Governor device, 16... Governor fling, 18
......Lever 19...Governing spring, 20...Governing rod, 21...One rotation adjustment knob, 22a to 22c... Stepped section, 24a
or 24c...Lock hole.

Claims (1)

[Scope of utility model registration request] The upper end of a scale-type governor lever having a governor device at an intermediate fulcrum position is connected to a throttle lever via a connecting culm, and the lower end of the governor lever is connected to a lever swingably supported via a governor spring.

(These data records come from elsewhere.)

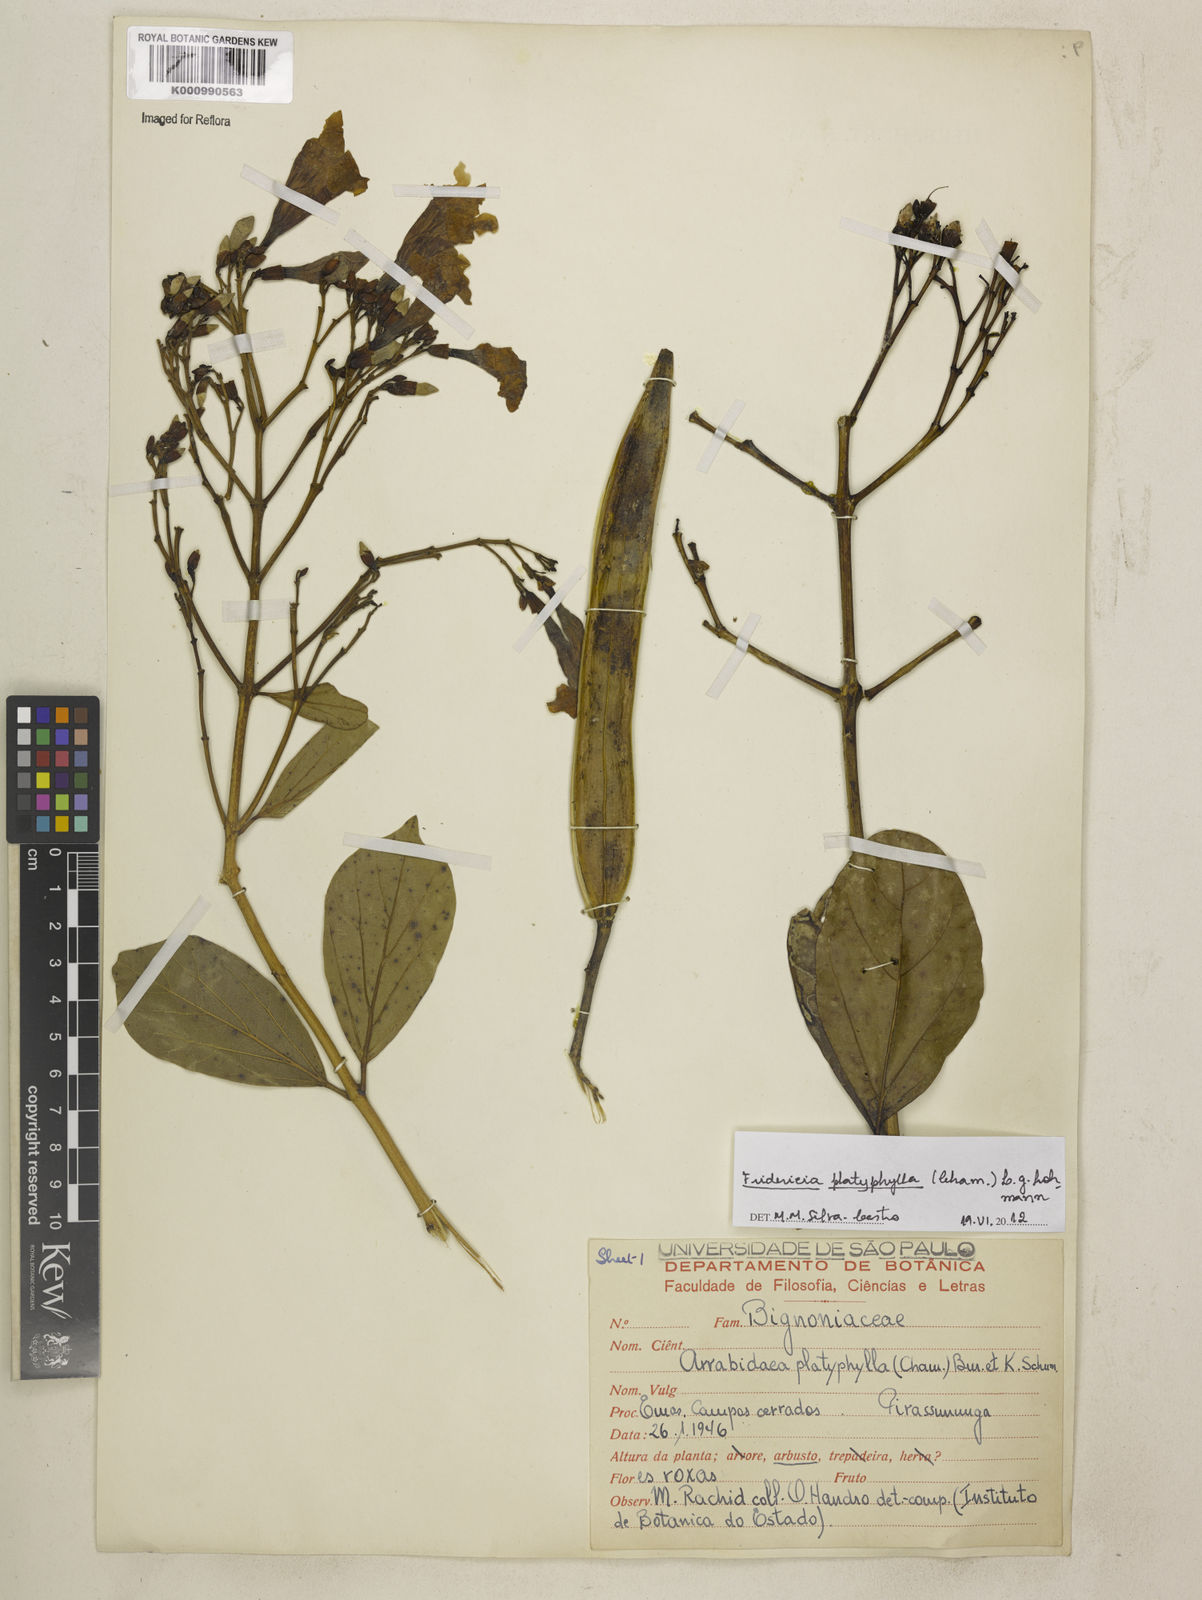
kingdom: Plantae
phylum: Tracheophyta
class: Magnoliopsida
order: Lamiales
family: Bignoniaceae
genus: Fridericia
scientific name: Fridericia platyphylla
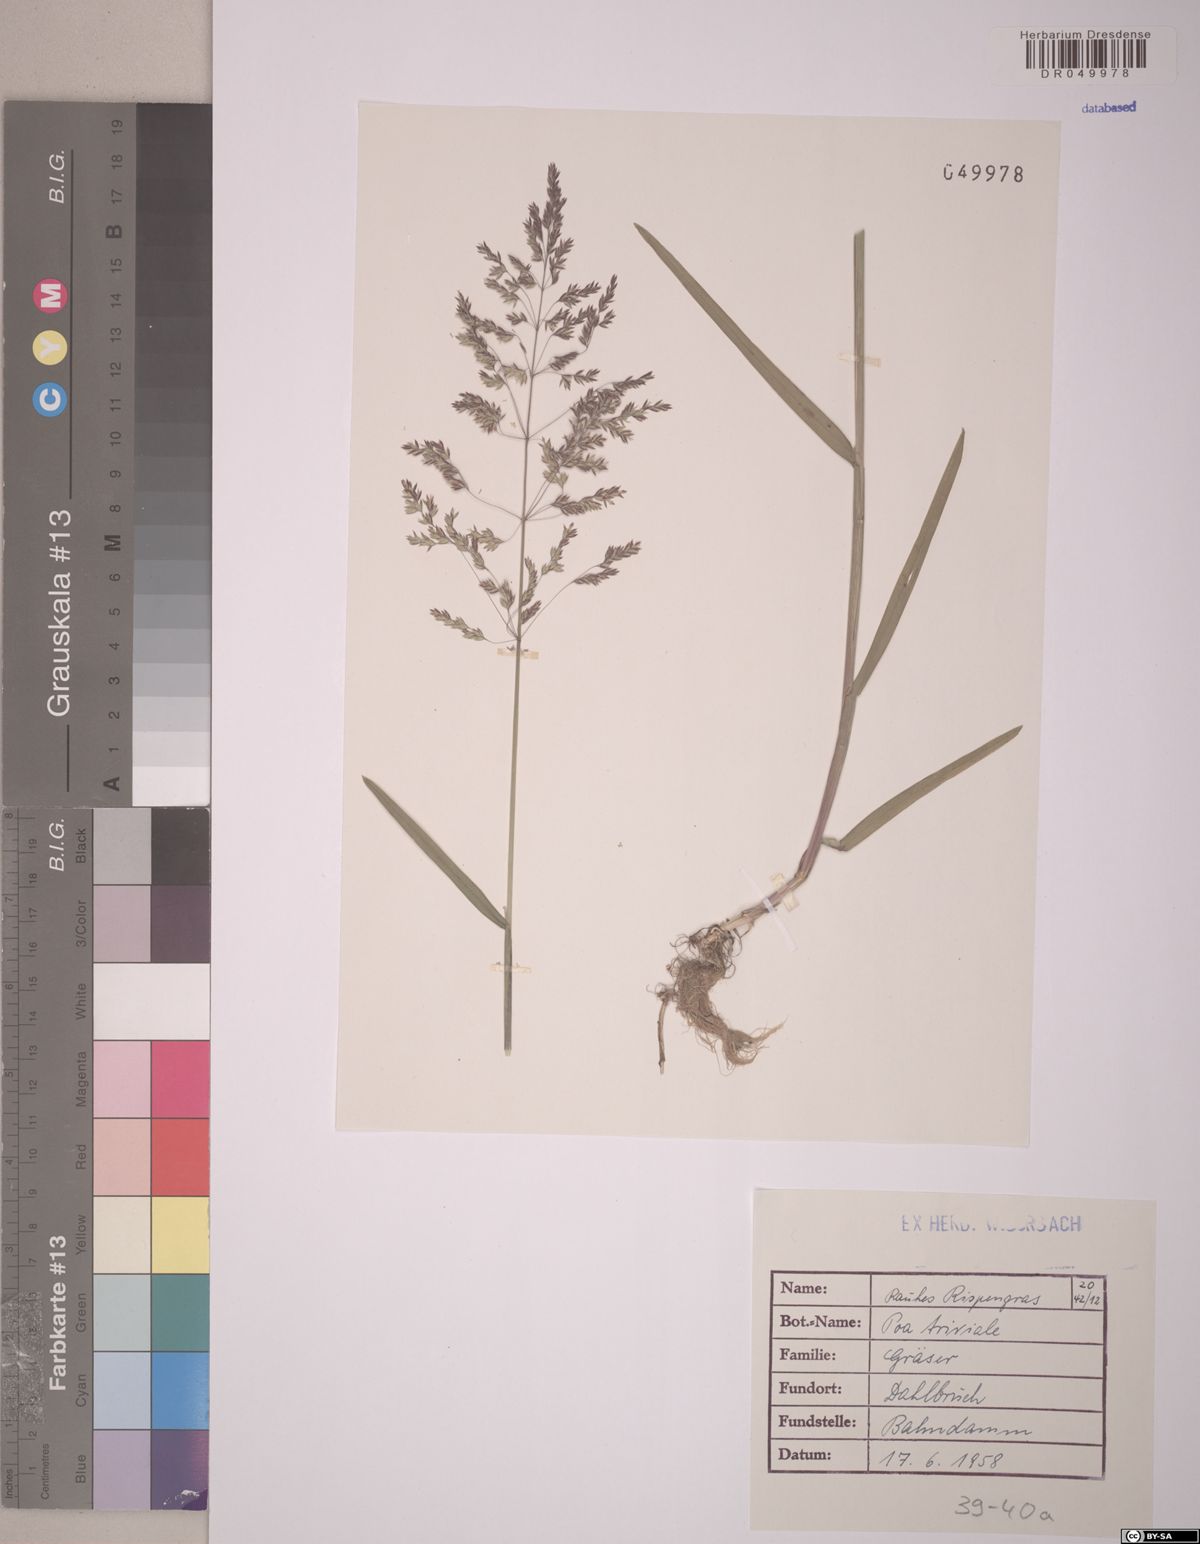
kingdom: Plantae
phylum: Tracheophyta
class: Liliopsida
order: Poales
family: Poaceae
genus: Poa
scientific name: Poa trivialis
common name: Rough bluegrass
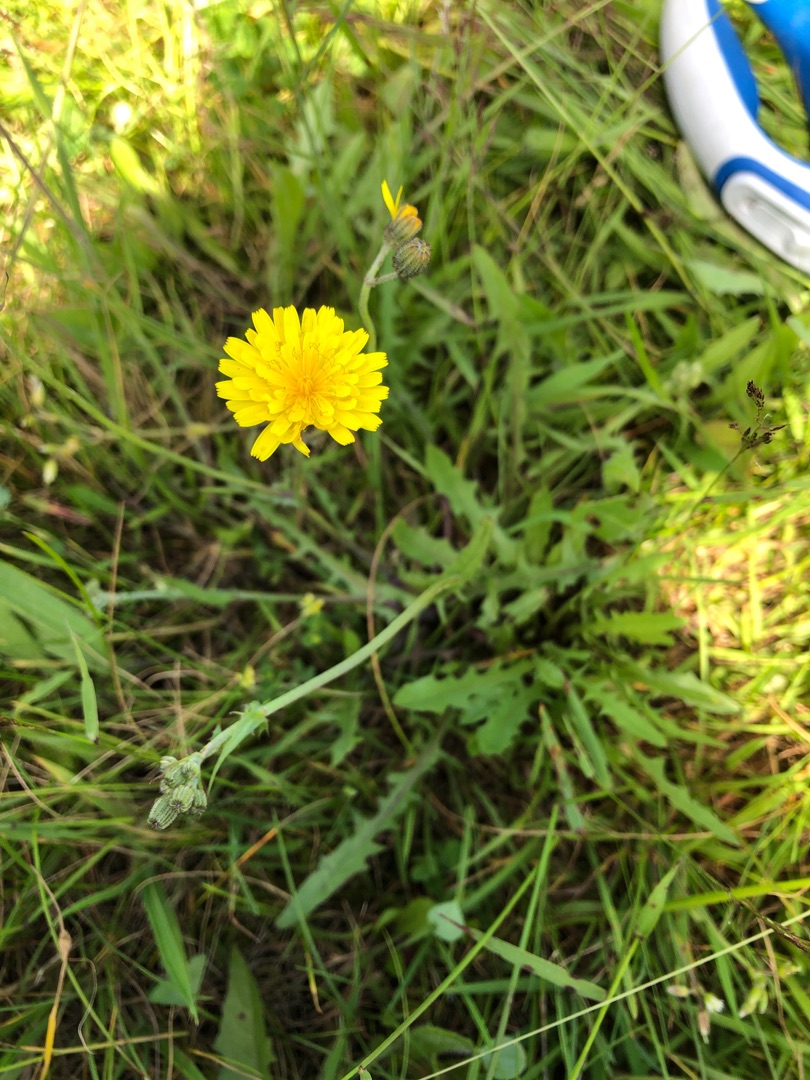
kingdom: Plantae
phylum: Tracheophyta
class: Magnoliopsida
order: Asterales
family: Asteraceae
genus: Crepis
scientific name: Crepis capillaris
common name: Grøn høgeskæg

A speed control rod is provided diagonally upward from the side substantially opposite to the governor spring through the speed control spring, and a speed control rod is provided at the upper end of the speed control rod with different diameters corresponding to high, medium, and low rotational positions. A rotation adjustment knob having three consecutively arranged step portions is attached, and each step portion of the rotation adjustment knob is connected to three consecutively arranged locking holes having approximately the same diameter as the rotation adjustment knob. An engine rotation adjustment device characterized in that it is configured to selectively engage with.